Cloud Data Warehouses: Cornerstone of the Modern Data Stack
Share this article
Cloud data warehousing enables big data processing, supports analytics use cases, and is central to the modern data stack. They require substantially less engineering and capital investment when compared to traditional data warehouses while offering a higher ROI.
So, for anyone setting up a modern data stack, an essential “rite of passage” is modernizing the traditional data warehouse.
Understanding this need requires:
- A throwback to the 80s — the history of data warehouses and their challenges
- Followed by the transformation of the data landscape due to cloud computing and big data in the early 2000s
- Leading right up to the early 2010s and the rise of cloud data warehousing
But before we begin, let’s explore the concept of cloud data warehousing.

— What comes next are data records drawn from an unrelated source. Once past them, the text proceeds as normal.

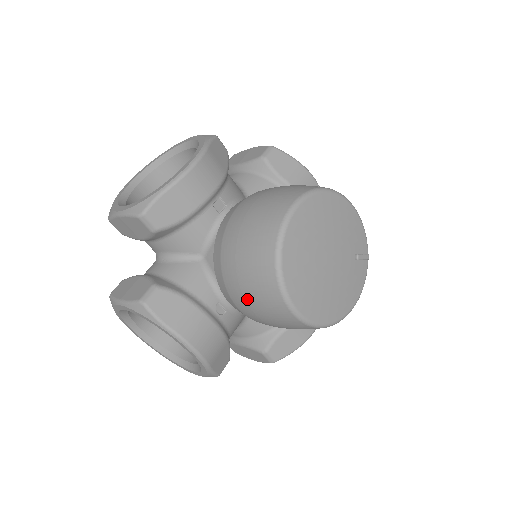
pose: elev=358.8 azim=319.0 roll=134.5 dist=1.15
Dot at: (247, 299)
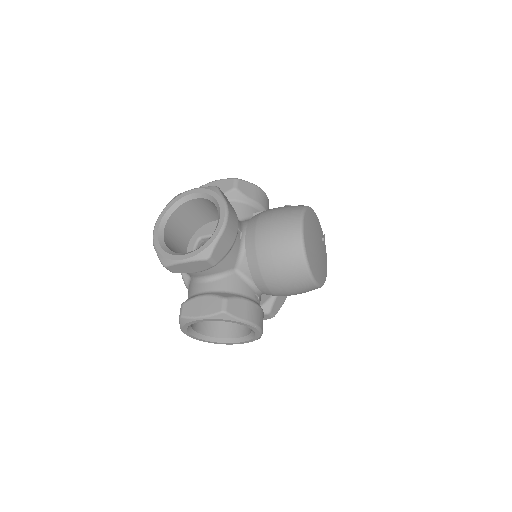
Dot at: (284, 286)
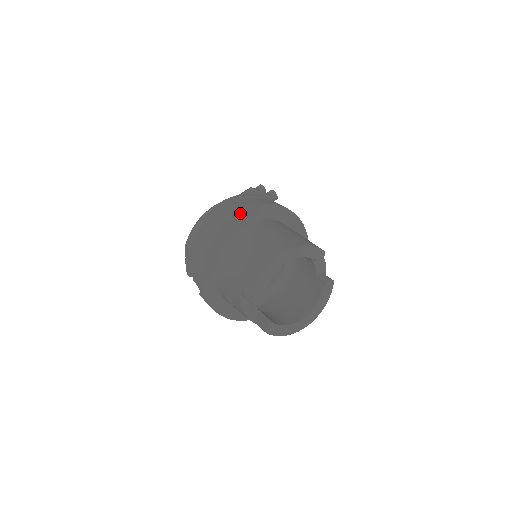
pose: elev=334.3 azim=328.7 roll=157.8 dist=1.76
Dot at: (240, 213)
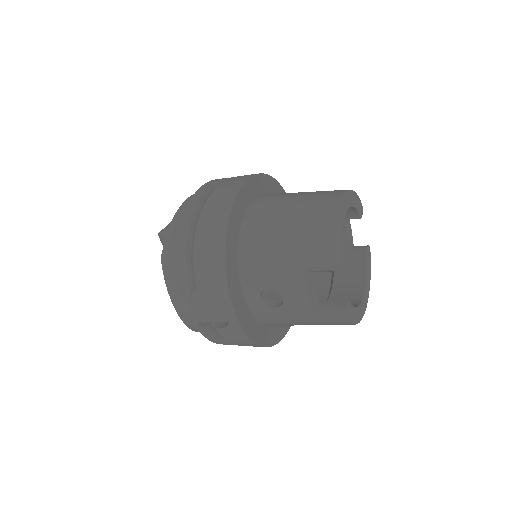
Dot at: (248, 180)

What is a cloud data warehouse? #
Cloud data warehouses are cloud-based repositories that provide the benefits of a traditional warehouse while limiting its constraints on user accessibility, storage, computational capability, and scalability.
The primary goal of cloud data warehouses is to manage different data types and workloads at scale while offering advanced analytical capabilities.

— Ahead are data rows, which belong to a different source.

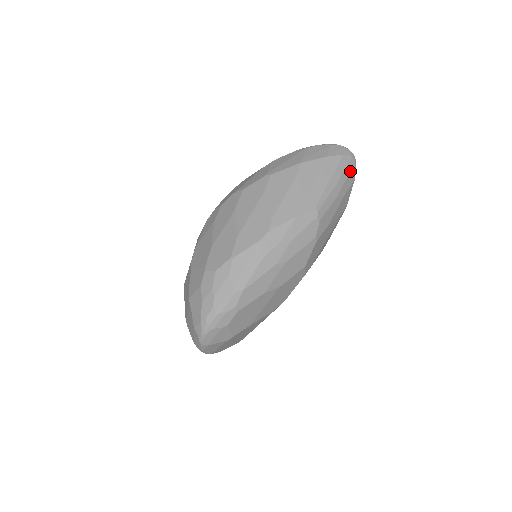
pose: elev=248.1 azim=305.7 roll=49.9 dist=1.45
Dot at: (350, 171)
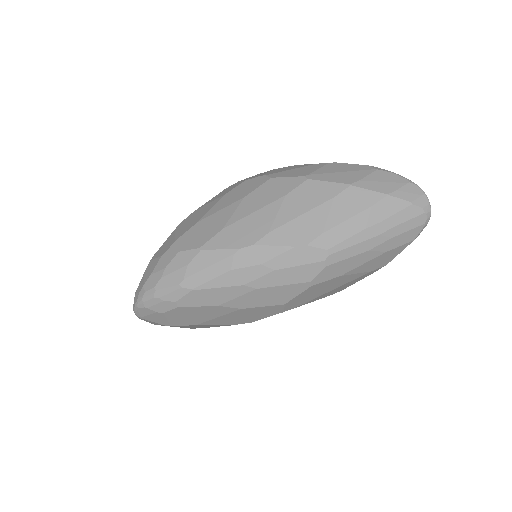
Dot at: (411, 228)
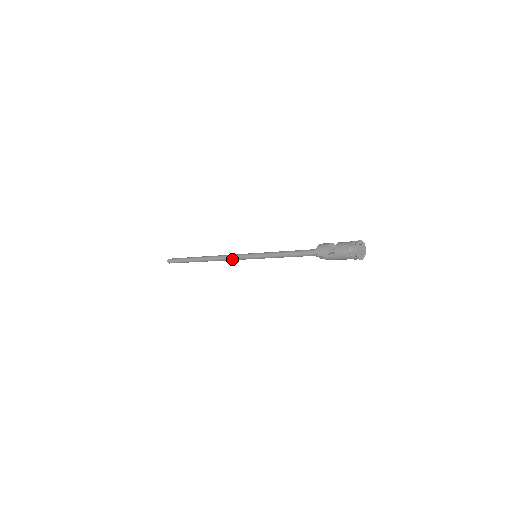
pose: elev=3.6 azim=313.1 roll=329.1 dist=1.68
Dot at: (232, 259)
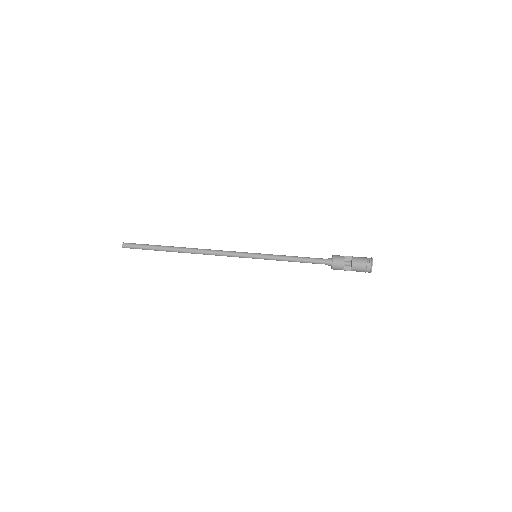
Dot at: occluded
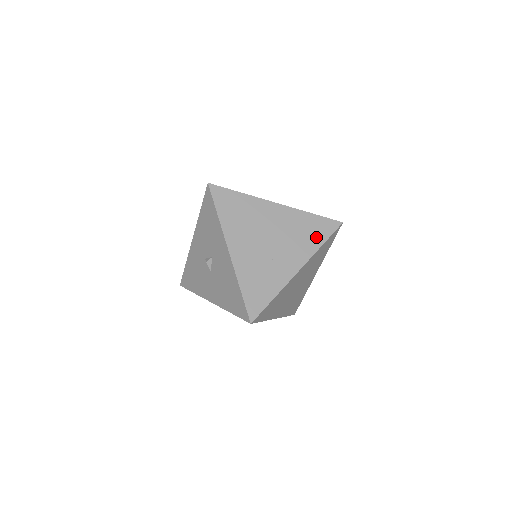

The cloud data warehouse architecture is becoming a critical component of the modern data stack by overcoming the challenges stemming from traditional data warehouses.
Comprehending these challenges requires a brief detour to the origins of data warehousing and the events that led to the rise of cloud data warehouses.
Let’s start with data warehouses.
What is data warehousing? #
According to Gartner, a “data warehouse is a storage architecture capable of storing data extracted from various resources such as transaction systems, and relational databases.”
The process of setting up such a repository is data warehousing.
A data warehouse acts as a central repository for data aggregated from various sources. Data teams can use this data for analytics and BI. The data warehouse can be on-premise or cloud-native and mainly stores historical data.
According to Ralph Kimball’s book on data warehousing, warehouses emerged to tackle recurring business themes such as:
- We have mountains of data in this company, but we can’t access it.
- We need to slice and dice the data every which way.
- You’ve got to make it easy for business people to get at the data directly.
- We want people to use information to support more fact-based decision-making.
The rise of data warehousing in the 80s #
Until the 1950s, processing and managing data was simple and involved storing data physically with punched cards.
In 1952, IBM developed computers with magnetic drives to input several hundred records per second.
The year 1956 saw the emergence of the first disk drive, capable of holding a minimum of 5 MB of data.
Several years later, in 1963, the first database management system (DBMS), called the IDS (Integrated Data Store) was developed by Charles Bachman at General Electric (GE). However, the plan was confined within the GE mainframes. The DBMS could operate with a single file for the database, and the data tables required manual coding.
Similar advances were observed in 1968 when IBM developed a hierarchical database for their mainframe, called the Information Management System (IMS). According to Keith Gordon, the author of Principles of Data Management, the IMS is still in use for several legacy mainframe-hosted applications used in accounting and inventory control.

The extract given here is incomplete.